[Collected data]
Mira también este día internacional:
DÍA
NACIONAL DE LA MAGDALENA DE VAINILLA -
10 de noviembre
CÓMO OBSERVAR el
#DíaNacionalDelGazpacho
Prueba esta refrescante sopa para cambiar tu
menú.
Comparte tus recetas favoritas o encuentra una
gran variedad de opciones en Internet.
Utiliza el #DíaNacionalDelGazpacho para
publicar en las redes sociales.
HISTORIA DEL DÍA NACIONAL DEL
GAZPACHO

--

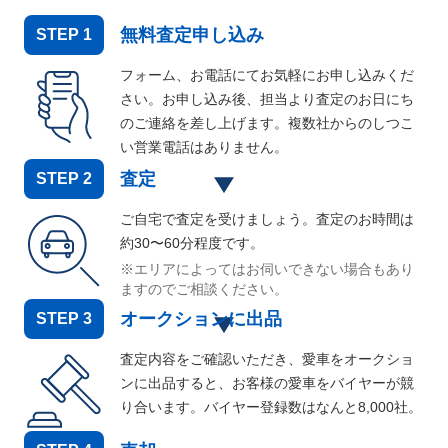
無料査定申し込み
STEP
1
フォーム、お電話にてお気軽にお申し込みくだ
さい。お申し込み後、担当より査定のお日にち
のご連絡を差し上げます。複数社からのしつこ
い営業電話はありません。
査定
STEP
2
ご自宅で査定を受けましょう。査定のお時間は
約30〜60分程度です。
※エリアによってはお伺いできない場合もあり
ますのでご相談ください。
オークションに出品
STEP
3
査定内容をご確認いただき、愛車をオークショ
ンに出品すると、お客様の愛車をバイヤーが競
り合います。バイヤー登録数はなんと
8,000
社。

### Task description
Your answer must be one number: how many lines of the entries hold the string "DíaNacionalDelGazpacho".

### Solved problem
2